[START SELECTED TEXT]
Gopo's Little Man (Romanian: Omuleṭul lui Gopo) is a humanoid character that appears in most of Ion Popescu-Gopo's animation films.

History and symbolism
The Little Man first appears in A Brief History (1956), an animation film telling the story of the Universe and humankind from an evolutionary perspective. The trepidations caused by a dinosaur made a monkey fall off a tree and break its tail. The monkey then got off the ground under the appearance of The Little Man, who is then shown climbing a ladder. As he climbs, he successively turns into an Egyptian, a Greek, a Roman, a medieval knight, a Victorian gentleman, and a modern man.

The Little Man explores the deep seas and then flies to space in a rocket (anticipating Yuri Gagarin's spaceflight by five years).

The worldwide success achieved by A Brief History turned The Little Man into an iconic character, symbolizing the human race in its quest for knowledge and beauty. Ion Popescu-Gopo was going to use it in another seven films. In many situations, The Little Man is shown holding a flower to his heart, which is taken to symbolize the humans' capacity and need for love.

Filmography

 A Brief History (1956)
 Seven Arts (1958)
 Homo Sapiens (1960)
 Allo Hallo    (1962)
 Ecce Homo     (1977)
 Three Apples  (1979)
 Quo Vadis, Homo Sapiens? (1982)
[END SELECTED TEXT]
== ACTIONS TO TAKE ==
A – In the text about Gopo's Little Man, what does the Little Man often hold to his heart?
B – Carry on the text about Gopo's Little Man from the point where it stops.
The lines that come next are from a different source than the text about Gopo's Little Man.
[START RAW DATA]
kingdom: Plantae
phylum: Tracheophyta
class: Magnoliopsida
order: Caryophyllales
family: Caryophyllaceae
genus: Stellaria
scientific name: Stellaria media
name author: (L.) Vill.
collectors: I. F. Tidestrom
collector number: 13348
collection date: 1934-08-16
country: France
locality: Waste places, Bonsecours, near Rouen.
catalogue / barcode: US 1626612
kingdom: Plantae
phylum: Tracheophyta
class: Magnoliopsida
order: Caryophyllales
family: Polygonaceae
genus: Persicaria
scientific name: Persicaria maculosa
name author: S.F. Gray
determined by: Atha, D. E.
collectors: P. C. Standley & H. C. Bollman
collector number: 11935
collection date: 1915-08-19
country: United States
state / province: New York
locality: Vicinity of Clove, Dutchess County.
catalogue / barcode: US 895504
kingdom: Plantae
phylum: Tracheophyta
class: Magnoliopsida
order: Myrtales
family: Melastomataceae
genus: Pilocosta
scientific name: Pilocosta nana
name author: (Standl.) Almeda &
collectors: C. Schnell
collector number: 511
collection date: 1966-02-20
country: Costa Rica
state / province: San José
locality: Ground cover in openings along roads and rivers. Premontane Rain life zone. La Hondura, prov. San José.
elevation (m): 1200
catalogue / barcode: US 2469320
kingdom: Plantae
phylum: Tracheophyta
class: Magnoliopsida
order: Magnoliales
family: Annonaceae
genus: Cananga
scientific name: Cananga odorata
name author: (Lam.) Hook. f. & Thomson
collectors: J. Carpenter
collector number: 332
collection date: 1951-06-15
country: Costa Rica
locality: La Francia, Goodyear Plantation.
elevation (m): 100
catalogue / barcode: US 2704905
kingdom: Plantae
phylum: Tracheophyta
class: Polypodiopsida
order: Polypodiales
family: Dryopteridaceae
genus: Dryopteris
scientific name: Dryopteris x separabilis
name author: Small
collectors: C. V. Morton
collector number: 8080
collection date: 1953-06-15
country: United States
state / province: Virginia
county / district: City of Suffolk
[END RAW DATA]
== WRITTEN ANSWERS ==
A – A flower.

B –
 Homo Faber (1986)

Awards
 Palme d'Or in the Cannes Film Festival for A Brief History (1957)
 The Grand Prize for the Best Animation Film in the Tours Film Festival (France) for Seven Arts (1958)
 The Golden Gate Award of the San Francisco Film Festival for Homo Sapiens (1960)

The Little Man statuette
Romanian artist Adrian Ilfoveanu was commissioned to create the trophy for the Gopo Awards, whose first edition in 2007 was also thought as a tribute to the 50th anniversary of A Brief History''s victory at Cannes. Gopo's Little Man was chosen as a model. Although the Gopo Awards were recently established, the statuette entered popular culture, so that Romanian cinematic artists talk about receiving one or more "Little Men."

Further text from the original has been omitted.